• WORK TO COMPLETE:
**A.** In the OidcConfig class page, what is the default value of redirect-uri?
**B.** Say whether each statement agrees with the OidcConfig class page, answering yes or no and quoting the words of the page that decide it: (i) Setting proxy-host makes HTTP requests go through a proxy. (ii) The default proxy protocol is https. (iii) The scope audience is added after the scope name.
**C.** Continue the OidcConfig class page, starting after its last line.

Class OidcConfig

  • public final class OidcConfig
    extends Object
    Configuration of OIDC usable from all resources that utilize OIDC specification, such as security provider, web server extension and IDCS connectivity.

    Some of the configuration options below use "resource" type. The following configuration can be used for a resource (example for oidc-metadata key): oidc-metadata-path: "path/on/filesystem" oidc-metadata-resource-path: "class-path/resource" oidc-metadata-url: "URI on the net" oidc-metadata-content-plain: "Value of the resource in plain text" oidc-metadata-content: "Value in base64 encoded bytes"

    Configuration options required (under security.providers[].${name}):

    Mandatory configuration parameters
    key description
    client-id Client ID as generated by OIDC server
    client-secret Client secret as generated by OIDC server
    identity-uri URI of the identity server, base used to retrieve OIDC metadata
    frontend-uri Fully URI of the frontend for redirects back from OIDC server (e.g. http://myserver/myApp)
    Optional configuration parameters
    key default value description
    proxy-protocol http Proxy protocol to use when proxy is used.
    proxy-host null Proxy host to use. When defined, triggers usage of proxy for HTTP requests.
    proxy-port 80 Port of the proxy server to use
    redirect-uri /oidc/redirect URI to register web server component on, used by the OIDC server to redirect authorization requests to after a user logs in or approves scopes. Note that usually the redirect URI configured here must be the same one as configured on OIDC server.
    scope-audience empty string Audience of the scope required by this application. This is prefixed to the scope name when requesting scopes from the identity server.

• SOURCE DATA:
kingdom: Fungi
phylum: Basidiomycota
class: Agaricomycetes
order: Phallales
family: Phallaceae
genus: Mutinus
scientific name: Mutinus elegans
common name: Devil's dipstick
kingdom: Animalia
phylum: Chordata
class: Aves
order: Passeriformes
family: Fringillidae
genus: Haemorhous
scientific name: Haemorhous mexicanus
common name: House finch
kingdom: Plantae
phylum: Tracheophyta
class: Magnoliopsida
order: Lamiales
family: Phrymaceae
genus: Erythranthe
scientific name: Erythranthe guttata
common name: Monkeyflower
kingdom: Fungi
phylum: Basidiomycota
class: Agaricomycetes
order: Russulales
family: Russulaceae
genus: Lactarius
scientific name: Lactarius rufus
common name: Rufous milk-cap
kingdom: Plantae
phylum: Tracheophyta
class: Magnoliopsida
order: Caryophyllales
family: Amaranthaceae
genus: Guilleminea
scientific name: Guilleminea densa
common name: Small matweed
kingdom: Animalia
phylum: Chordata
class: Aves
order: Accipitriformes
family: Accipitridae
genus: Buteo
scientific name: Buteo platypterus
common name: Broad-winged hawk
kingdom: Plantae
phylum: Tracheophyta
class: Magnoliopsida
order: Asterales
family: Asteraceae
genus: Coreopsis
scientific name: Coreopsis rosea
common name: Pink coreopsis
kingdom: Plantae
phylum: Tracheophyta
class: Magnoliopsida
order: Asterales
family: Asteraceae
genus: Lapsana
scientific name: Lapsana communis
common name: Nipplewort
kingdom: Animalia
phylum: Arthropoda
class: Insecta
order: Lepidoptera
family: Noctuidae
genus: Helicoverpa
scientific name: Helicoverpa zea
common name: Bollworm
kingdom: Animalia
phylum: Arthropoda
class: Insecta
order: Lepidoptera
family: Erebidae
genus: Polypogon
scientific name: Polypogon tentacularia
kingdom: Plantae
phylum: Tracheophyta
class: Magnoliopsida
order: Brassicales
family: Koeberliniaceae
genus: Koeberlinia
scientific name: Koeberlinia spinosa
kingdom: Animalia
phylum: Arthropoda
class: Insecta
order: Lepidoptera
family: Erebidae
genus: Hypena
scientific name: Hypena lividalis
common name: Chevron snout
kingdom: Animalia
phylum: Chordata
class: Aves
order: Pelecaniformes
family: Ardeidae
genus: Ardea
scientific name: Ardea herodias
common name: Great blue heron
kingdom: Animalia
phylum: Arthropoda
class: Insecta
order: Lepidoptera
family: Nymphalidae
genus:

• ANSWERS TO THE EXERCISES:
**A.** /oidc/redirect

**B.**
(i) Yes: "When defined, triggers usage of proxy for HTTP requests."
(ii) No: "proxy-protocol http Proxy protocol to use when proxy is used."
(iii) No: "This is prefixed to the scope name when requesting scopes from the identity server."

**C.**
    cookie-use true Whether to use cookie to store JWT. If used, redirects happen only in case the user is not authenticated or has insufficient scopes
    cookie-name JSESSIONID Name of the cookie
    cookie-domain null Domain the cookie is valid for. Not used by default
    cookie-path / Path the cookie is valid for.
    cookie-max-age-seconds null When using cookie, used to set MaxAge attribute of the cookie, defining how long the cookie is valid.
    cookie-http-only true When using cookie, if set to true, the HttpOnly attribute will be configured.
    cookie-secure false When using cookie, if set to true, the Secure attribute will be configured.
    cookie-same-site Lax When using cookie, used to set the SameSite cookie value. Can be "Strict" or "Lax". Setting this to "Strict" will result in infinite redirects when calling OIDC on a different host.
    query-param-use false Whether to expect JWT in a query parameter
    query-param-name accessToken Name of a query parameter that contains the JWT token when parameter is used.
    header-use false Whether to expect JWT in a header field.
    header-token "Authorization" header with prefix "bearer " A TokenHandler configuration to process header containing a JWT
    oidc-metadata-well-known true If set to true, metadata will be loaded from default (well known) location, unless it is explicitly defined using oidc-metadata-resource. If set to false, it would not be loaded even if oidc-metadata-resource is not defined. In such a case all URIs must be explicitly defined (e.g. token-endpoint-uri).
    oidc-metadata identity-uri/.well-known/openid-configuration Resource configuration for OIDC Metadata containing endpoints to various identity services, as well as information about the identity server
    token-endpoint-uri token_endpoint in OIDC metadata, or identity-url/oauth2/v1/token if not available URI of a token endpoint used to obtain a JWT based on the authentication code.
    authorization-endpoint-uri "authorization_endpoint" in OIDC metadata, or identity-uri/oauth2/v1/authorize if not available URI of an authorization endpoint used to redirect users to for logging-in.
    validate-with-jwk true When true - validate against jwk defined by "sign-jwk", when false validate JWT through OIDC Server endpoint "validation-endpoint-uri"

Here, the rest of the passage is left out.